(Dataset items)
- Opening Delimiter -
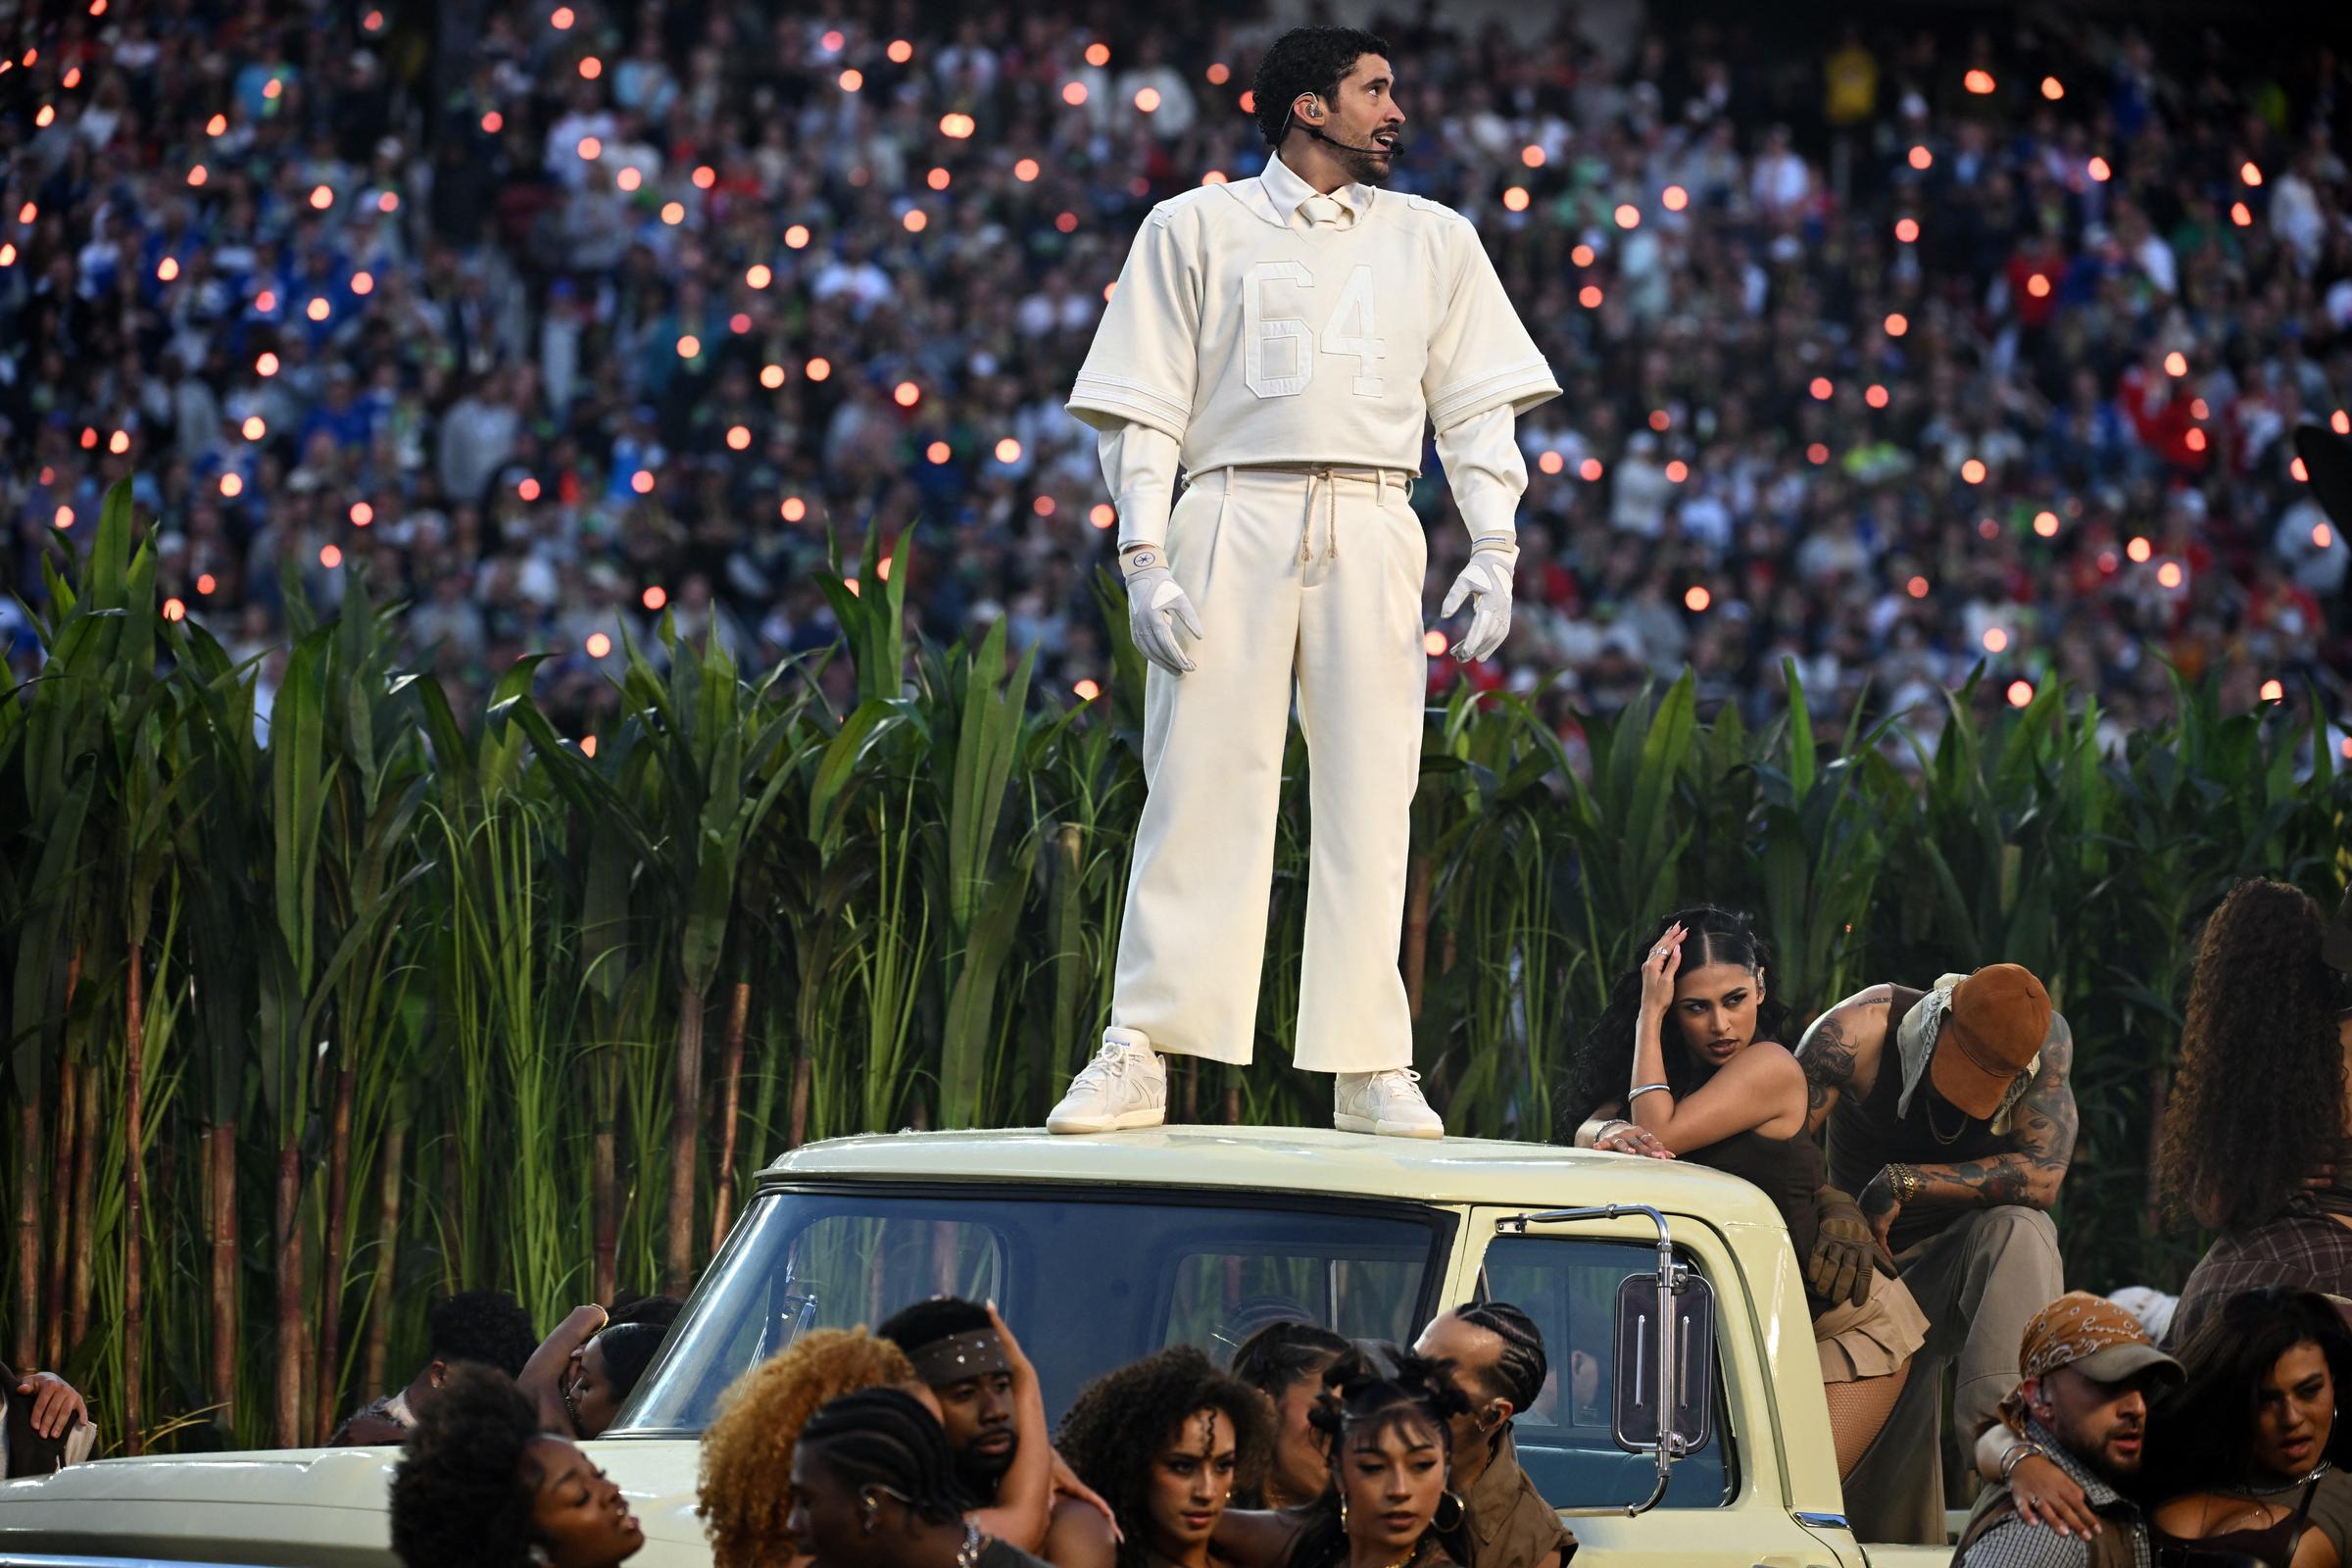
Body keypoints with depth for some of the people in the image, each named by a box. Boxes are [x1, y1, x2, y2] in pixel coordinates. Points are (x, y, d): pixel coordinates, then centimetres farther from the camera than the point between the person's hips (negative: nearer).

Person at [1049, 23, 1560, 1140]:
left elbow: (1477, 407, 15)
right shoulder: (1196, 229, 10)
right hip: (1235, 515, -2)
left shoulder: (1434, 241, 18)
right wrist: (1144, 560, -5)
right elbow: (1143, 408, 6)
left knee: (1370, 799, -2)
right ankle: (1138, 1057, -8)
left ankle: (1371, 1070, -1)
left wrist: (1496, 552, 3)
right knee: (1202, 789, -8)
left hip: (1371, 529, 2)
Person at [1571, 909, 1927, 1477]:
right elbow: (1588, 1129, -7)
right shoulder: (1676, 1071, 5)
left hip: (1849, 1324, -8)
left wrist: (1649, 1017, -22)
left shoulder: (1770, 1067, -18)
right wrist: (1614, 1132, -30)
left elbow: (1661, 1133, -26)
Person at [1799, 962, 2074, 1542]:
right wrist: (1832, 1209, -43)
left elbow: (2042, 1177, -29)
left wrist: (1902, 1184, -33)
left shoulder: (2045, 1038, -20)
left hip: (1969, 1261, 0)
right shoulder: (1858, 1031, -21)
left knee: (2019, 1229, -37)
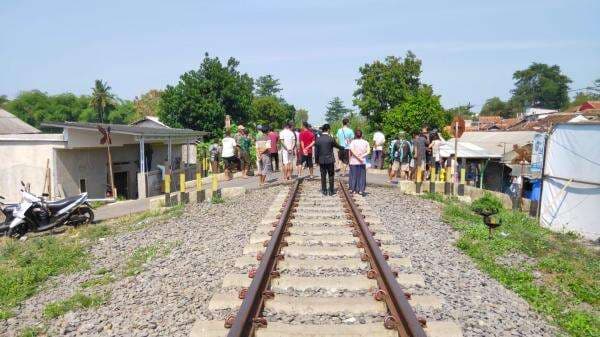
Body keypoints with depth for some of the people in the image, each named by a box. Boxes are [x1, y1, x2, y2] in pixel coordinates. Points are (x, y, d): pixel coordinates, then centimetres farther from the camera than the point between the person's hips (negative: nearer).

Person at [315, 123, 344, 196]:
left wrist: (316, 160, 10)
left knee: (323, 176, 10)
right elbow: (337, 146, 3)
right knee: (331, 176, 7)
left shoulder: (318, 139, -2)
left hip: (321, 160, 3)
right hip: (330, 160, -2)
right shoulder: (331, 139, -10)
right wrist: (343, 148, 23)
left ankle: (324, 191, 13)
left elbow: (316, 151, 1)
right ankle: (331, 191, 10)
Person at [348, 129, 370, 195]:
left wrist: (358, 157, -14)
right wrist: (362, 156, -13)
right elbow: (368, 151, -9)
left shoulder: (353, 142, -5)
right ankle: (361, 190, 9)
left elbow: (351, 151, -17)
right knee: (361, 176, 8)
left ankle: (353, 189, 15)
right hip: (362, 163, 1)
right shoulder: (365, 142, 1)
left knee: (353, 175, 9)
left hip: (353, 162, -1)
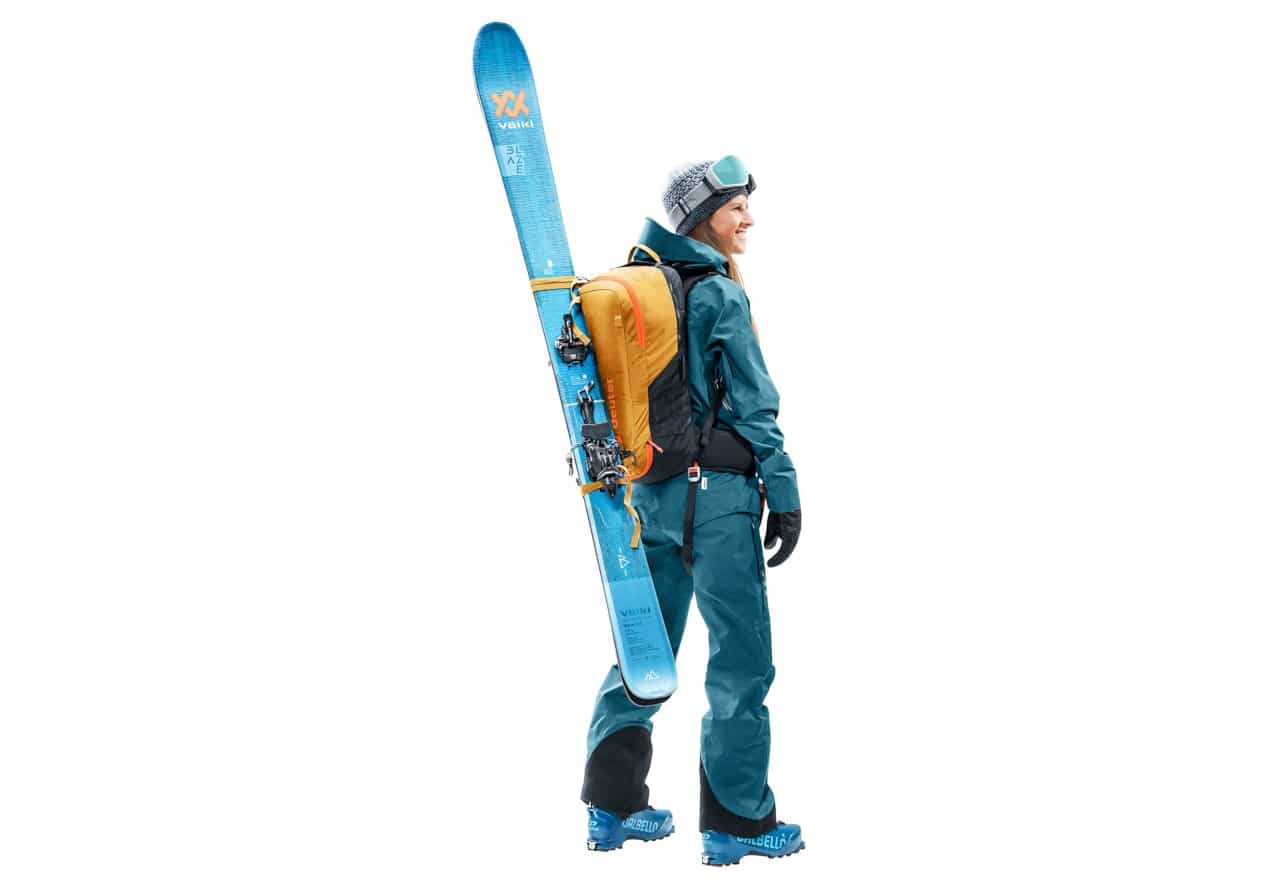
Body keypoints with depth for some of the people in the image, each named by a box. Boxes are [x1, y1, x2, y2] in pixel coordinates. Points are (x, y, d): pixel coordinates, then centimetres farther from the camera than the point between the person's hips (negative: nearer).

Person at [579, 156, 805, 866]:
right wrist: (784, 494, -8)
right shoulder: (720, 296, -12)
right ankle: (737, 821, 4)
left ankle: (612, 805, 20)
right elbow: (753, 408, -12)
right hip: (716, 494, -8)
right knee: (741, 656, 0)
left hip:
- Closing Delimiter -
» **TASK DIRECTIONS**:
Copy the material above line for line with no changes, omitting the pictures.

» **WRITTEN SOLUTION**:
Body keypoints with depth for some of the people in the image, each named by a box. Boxes are [x1, y1, x2, y2] in pixel coordinates. Points are (x, y, d): pixel coordinates, then centimetres farther from the camera than the point between the person's hips (negative: nearer).

Person at [1049, 23, 1560, 1140]:
left elbow: (1477, 407, 15)
right shoulder: (1196, 229, 10)
right hip: (1235, 515, -2)
left shoulder: (1434, 241, 18)
right wrist: (1144, 560, -5)
right elbow: (1143, 408, 6)
left knee: (1370, 799, -2)
right ankle: (1138, 1057, -8)
left ankle: (1371, 1070, -1)
left wrist: (1496, 552, 3)
right knee: (1202, 789, -8)
left hip: (1371, 529, 2)
Person at [1571, 909, 1927, 1477]:
right elbow: (1588, 1129, -7)
right shoulder: (1676, 1071, 5)
left hip: (1849, 1324, -8)
left wrist: (1649, 1017, -22)
left shoulder: (1770, 1067, -18)
right wrist: (1614, 1132, -30)
left elbow: (1661, 1133, -26)
Person at [1799, 962, 2074, 1542]:
right wrist: (1832, 1209, -43)
left elbow: (2042, 1177, -29)
left wrist: (1902, 1184, -33)
left shoulder: (2045, 1038, -20)
left hip: (1969, 1261, 0)
right shoulder: (1858, 1031, -21)
left knee: (2019, 1229, -37)
Body keypoints with depth for some of the people in the image, each named by a box. Boxes are [x1, y1, x2, y2] in pixel coordinates. Points are (x, y, d): pixel coordinates, then centimetres farther from the camera than the point between the person's hips (negative: nearer).

Person at [315, 123, 344, 196]:
left wrist: (316, 160, 10)
left knee: (323, 176, 10)
right elbow: (337, 146, 3)
right knee: (331, 176, 7)
left shoulder: (318, 139, -2)
left hip: (321, 160, 3)
right hip: (330, 160, -2)
right shoulder: (331, 139, -10)
right wrist: (343, 148, 23)
left ankle: (324, 191, 13)
left elbow: (316, 151, 1)
right ankle: (331, 191, 10)
Person at [348, 129, 370, 195]:
left wrist: (358, 157, -14)
right wrist: (362, 156, -13)
right elbow: (368, 151, -9)
left shoulder: (353, 142, -5)
right ankle: (361, 190, 9)
left elbow: (351, 151, -17)
right knee: (361, 176, 8)
left ankle: (353, 189, 15)
right hip: (362, 163, 1)
right shoulder: (365, 142, 1)
left knee: (353, 175, 9)
left hip: (353, 162, -1)
Body keypoints with depth for some of the people in the image, each named by a box. Boxes are [x1, y1, x2, y2] in pixel coordinates. Points are (x, y, d): pixel coordinates, then centimetres farther from the camera than the point between the person's hips (negative: nearer).

Person at [579, 156, 805, 866]:
right wrist: (784, 494, -8)
right shoulder: (720, 296, -12)
right ankle: (737, 821, 4)
left ankle: (612, 805, 20)
right elbow: (753, 408, -12)
right hip: (716, 494, -8)
right knee: (741, 656, 0)
left hip:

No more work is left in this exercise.